Letter: The true costs of unchecked charter growth

    Ben Herold’s recent article “Rising cyber-charter costs fuel push for statewide reform” focused on the financial cost of cyber charters. In the article, much attention was given to responses from cyber charter operators and supporters who emphasize catchy policy terms like “innovation,” but wholly ignore the reality of student experiences in these programs. 

    The following is a work of opinion submitted by the author.

    Ben Herold’s recent article “Rising cyber-charter costs fuel push for statewide reform” focused on the financial cost of cyber charters. In the article, much attention was given to responses from cyber charter operators and supporters who emphasize catchy policy terms like “innovation,” but wholly ignore the reality of student experiences in these programs.

    Cyber schools failing our kids

    Discussion of cyber education must focus on evidence of what has actually occurred in Pennsylvania as opposed to a theoretical discussion of the supposed benefits of this “innovative” movement. Our state has allowed unchecked cyber charter growth, and the consequences have been grave. Cyber charter school growth has further harmed funding-starved districts and incentivized unregulated district-run cyber programs. The Education Law Center of Pennsylvania is deeply troubled by the financial costs. But more devastating are the educational consequences of these programs. Students enrolled in Pennsylvania cyber charter schools are not receiving a quality education.

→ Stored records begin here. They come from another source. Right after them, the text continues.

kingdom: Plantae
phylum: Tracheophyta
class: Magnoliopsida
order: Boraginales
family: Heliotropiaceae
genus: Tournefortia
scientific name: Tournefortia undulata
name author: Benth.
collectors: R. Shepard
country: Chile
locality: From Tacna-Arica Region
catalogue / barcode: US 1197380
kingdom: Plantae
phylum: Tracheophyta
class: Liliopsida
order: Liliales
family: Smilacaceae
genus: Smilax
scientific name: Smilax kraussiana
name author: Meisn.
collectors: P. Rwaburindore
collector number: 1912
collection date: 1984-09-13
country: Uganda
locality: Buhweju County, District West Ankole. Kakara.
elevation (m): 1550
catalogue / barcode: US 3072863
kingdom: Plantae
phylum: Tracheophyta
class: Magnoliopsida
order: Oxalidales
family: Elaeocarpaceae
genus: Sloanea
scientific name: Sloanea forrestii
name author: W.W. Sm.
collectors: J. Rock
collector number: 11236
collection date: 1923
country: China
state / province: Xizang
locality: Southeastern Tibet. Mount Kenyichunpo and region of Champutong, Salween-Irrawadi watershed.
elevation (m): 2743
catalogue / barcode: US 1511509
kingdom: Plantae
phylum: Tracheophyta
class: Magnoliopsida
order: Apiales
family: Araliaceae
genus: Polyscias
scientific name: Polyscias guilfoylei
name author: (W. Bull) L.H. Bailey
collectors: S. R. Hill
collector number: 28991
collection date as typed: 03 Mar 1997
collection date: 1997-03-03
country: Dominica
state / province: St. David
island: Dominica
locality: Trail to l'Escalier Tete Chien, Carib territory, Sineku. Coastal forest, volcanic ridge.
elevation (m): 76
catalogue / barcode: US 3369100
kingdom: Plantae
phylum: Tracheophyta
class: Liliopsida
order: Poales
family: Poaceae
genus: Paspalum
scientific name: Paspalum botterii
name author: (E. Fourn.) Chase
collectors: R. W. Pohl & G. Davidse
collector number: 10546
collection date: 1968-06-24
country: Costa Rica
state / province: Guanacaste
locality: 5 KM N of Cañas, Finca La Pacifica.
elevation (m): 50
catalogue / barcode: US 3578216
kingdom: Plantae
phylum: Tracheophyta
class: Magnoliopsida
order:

    Attorneys at ELC have heard from the families of many students attending cyber charter schools. Here’s what those families have reported: Students spending countless hours behind computer screens without any required human interaction; students with disabilities who are not receiving any appropriate academic instruction; and students who have been pushed into computer-based programs as a result of behavioral incidents.

    There’s conclusive quantitative evidence, as cited in the article, that Pennsylvania cyber charter school students are failing to meet academic standards and are academically trailing their counterparts in traditional brick-and-mortar schools. Now a new national study released this month shows the failure of these schools — throughout the country — to meet any kind of academic standards.

    Virtual Schools in the U.S. 2013” released by the National Education Policy Center at the University of Colorado Boulder revealed that in the 2010-2011 school year there was a 28 percentage point difference between full-time virtual schools and traditional brick-and-mortar district and charter schools meeting adequate yearly progress benchmarks on standardized tests: 23.6 percent compared with 52 percent, respectively.

    Additionally, the on-time graduation rate for the full-time virtual schools was less than half the national average: 37.6 percent versus 79.4 percent.

    No more cyber charters

    The Education Law Center would strongly support the report’s recommendations for policymakers. They include:

    Slow or stop growth of virtual schools until the reasons for their relatively poor performance have been identified and addressed.
    Impose caps on student enrollment until evidence of satisfactory performance for a provider is available.
    Develop guidelines and governance mechanisms to ensure that virtual schools do not prioritize profit over student learning.
    Assess the contributions of various providers to student achievement, and closing virtual schools and programs that do not contribute to student growth.

    Pennsylvania has taken some preliminary steps toward stemming the unchecked authorization of cyber charter schools. In January, the Pennsylvania Department of Education rejected the applications of eight new cyber charters. PDE also recently announced it was closing down one of the new cyber charters for failure to comply with its charter.

    The Law Center supports these actions and urges policymakers to make the process of cyber charter review and approval even more robust.

    Cyber charter supporters tout policy recommendations that focus on a theoretical version of the future without addressing the ill effects of Pennsylvania’s 13-year embrace of cyber charter schools. Some of those supporters go so far as to say that Pennsylvania is in jeopardy of falling behind other states in an imagined race to expand the number of cyber charter schools. But the truth is that, despite mounting evidence of the academic failure of these schools, Pennsylvania has blindly led the full-time cyber schooling movement for years. In fact, during the 2011-2012 school year Pennsylvania accounted for 16 percent of all students enrolled in full-time cyber schools in the entire country.

    Pennsylvania has been experimenting with students in cyber charter schools under the guise of “innovation” for more than a decade. We no longer need to hypothesize about the results. Cyber charters do not work for the majority of the students they enroll.

    In smartly planning for the future, Pennsylvania lawmakers must first address the troubling educational reality of full-time cyber charter schools. To that end, discussions of reform should focus on improving the educational outcomes for cyber charter students, not simply restructuring how we fund these programs.

    Rhonda Brownstein is executive director of the Education Law Center.